#### Exercise goal:
From the entries, filter out every line that lacks "Time" and copy the rest.

Entries provided below:

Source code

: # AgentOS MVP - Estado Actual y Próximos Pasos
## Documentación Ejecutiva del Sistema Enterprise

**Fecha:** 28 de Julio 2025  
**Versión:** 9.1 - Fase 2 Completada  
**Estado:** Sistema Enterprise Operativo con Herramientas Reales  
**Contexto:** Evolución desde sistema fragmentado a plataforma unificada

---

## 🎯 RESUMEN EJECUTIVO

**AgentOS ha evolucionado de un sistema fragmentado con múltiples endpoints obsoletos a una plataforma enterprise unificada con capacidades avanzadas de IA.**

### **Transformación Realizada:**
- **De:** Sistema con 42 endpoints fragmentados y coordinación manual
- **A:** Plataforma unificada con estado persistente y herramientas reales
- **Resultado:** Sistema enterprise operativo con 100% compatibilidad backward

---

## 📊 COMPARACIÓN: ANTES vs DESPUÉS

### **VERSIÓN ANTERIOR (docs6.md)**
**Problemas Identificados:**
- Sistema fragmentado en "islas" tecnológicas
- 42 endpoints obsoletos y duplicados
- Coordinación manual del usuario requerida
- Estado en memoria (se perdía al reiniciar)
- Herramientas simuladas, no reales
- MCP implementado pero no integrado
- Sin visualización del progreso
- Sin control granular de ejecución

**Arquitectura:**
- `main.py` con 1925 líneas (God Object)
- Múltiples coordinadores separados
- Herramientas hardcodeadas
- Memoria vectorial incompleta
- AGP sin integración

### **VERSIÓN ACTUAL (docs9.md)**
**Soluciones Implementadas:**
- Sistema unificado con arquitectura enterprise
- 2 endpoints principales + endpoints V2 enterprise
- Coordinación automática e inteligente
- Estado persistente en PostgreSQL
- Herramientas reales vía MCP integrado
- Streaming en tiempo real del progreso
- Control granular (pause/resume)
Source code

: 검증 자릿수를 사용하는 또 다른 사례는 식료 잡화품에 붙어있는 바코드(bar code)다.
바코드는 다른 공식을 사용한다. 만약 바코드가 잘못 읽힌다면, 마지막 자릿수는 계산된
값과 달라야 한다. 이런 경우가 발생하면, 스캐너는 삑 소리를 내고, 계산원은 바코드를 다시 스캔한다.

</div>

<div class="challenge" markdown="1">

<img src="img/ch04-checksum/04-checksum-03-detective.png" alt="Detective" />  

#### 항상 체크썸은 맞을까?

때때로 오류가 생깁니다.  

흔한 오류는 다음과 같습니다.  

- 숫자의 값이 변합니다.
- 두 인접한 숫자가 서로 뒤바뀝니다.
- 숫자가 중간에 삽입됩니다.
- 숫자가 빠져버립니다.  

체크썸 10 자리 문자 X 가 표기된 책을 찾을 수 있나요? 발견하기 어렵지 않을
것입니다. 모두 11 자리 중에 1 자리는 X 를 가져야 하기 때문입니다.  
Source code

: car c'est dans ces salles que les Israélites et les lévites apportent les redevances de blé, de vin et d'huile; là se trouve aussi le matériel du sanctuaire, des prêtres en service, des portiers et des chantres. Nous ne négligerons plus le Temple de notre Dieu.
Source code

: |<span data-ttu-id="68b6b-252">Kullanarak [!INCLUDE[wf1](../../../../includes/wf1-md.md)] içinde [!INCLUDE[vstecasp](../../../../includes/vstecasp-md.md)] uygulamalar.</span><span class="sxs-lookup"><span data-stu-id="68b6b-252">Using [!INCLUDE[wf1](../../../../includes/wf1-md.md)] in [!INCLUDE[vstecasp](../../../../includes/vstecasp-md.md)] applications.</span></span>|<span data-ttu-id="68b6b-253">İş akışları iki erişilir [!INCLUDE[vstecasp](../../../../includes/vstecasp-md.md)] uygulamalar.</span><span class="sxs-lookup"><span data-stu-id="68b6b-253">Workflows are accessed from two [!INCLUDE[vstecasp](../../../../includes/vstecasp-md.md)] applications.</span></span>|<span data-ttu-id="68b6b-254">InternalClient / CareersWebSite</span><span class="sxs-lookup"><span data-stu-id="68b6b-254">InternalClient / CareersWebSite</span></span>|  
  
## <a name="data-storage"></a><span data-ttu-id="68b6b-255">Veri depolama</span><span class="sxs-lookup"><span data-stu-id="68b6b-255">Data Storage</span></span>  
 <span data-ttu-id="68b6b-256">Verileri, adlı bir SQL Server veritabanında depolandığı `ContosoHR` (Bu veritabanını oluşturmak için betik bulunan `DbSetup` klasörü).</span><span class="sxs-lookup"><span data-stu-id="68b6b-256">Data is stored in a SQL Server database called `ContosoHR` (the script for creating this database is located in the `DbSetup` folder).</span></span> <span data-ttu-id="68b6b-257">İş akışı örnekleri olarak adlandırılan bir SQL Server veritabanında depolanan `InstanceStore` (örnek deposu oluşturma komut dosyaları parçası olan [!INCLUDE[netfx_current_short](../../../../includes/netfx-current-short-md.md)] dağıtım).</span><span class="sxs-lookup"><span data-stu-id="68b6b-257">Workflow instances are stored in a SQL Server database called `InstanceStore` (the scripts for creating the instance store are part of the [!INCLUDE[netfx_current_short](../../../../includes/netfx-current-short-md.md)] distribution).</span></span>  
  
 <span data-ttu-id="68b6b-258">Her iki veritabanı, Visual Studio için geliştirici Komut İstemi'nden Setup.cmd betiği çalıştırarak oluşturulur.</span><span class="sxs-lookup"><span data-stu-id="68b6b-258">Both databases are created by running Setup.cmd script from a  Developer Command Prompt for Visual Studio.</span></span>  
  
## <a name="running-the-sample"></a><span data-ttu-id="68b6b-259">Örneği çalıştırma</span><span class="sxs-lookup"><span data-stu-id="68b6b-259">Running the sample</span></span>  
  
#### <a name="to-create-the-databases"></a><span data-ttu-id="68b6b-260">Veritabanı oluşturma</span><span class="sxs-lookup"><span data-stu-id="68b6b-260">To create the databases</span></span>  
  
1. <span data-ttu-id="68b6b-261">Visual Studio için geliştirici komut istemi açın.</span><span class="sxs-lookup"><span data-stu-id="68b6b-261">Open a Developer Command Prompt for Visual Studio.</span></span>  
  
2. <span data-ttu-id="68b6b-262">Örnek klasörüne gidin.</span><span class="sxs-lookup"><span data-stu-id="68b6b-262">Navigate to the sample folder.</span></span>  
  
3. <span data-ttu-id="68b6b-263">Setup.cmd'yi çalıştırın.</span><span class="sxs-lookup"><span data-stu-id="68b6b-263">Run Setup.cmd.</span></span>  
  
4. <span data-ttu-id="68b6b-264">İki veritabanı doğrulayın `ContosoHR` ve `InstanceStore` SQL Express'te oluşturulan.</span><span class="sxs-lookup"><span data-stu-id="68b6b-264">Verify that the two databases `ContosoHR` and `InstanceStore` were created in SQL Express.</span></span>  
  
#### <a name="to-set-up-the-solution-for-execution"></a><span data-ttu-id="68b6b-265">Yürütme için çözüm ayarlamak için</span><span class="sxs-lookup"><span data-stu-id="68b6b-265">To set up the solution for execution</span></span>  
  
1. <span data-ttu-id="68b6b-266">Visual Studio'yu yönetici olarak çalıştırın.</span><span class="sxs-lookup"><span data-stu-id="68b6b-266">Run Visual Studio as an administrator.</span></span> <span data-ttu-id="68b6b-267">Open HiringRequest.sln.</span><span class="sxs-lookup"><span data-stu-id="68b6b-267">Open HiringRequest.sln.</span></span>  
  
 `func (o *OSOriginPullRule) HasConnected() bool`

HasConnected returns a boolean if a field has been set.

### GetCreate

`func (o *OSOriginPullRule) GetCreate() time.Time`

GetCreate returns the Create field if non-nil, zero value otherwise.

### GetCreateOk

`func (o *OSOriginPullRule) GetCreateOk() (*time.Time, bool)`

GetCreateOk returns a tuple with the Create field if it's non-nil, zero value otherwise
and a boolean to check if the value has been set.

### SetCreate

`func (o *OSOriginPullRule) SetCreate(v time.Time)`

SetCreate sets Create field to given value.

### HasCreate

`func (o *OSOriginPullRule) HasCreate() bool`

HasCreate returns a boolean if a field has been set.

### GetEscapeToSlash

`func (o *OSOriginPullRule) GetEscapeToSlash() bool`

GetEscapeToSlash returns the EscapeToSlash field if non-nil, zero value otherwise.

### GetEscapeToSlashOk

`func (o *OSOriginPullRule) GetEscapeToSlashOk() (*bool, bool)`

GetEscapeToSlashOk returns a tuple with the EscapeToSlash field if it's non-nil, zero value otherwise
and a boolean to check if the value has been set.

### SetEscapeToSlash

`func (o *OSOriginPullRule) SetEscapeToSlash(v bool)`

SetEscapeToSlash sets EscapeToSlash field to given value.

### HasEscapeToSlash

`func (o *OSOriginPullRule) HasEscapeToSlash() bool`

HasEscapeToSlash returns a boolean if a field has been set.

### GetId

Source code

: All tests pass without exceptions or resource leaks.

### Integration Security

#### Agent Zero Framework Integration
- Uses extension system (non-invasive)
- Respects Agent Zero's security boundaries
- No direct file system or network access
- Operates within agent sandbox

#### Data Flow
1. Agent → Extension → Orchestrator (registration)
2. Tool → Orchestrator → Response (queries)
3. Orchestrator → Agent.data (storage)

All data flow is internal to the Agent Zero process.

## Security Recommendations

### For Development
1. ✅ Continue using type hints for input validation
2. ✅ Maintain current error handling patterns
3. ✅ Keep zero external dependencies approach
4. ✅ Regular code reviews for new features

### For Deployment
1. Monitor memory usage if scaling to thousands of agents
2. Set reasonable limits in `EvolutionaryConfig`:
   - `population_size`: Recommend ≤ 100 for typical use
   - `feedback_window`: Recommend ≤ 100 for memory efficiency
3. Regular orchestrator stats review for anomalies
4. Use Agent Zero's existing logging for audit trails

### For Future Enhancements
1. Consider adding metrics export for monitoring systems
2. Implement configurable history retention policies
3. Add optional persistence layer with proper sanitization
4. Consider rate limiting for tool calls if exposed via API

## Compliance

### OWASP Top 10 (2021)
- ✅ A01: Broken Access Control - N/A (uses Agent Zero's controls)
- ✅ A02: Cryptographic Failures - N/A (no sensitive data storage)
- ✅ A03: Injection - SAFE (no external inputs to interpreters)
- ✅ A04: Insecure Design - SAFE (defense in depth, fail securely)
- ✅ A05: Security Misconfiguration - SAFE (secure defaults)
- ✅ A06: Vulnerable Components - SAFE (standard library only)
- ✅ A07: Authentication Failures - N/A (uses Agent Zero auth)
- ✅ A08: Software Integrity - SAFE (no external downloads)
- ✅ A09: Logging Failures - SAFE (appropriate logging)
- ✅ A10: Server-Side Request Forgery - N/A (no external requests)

End of Entries provided.

#### Exercise output:
`func (o *OSOriginPullRule) GetCreate() time.Time`
`func (o *OSOriginPullRule) GetCreateOk() (*time.Time, bool)`
`func (o *OSOriginPullRule) SetCreate(v time.Time)`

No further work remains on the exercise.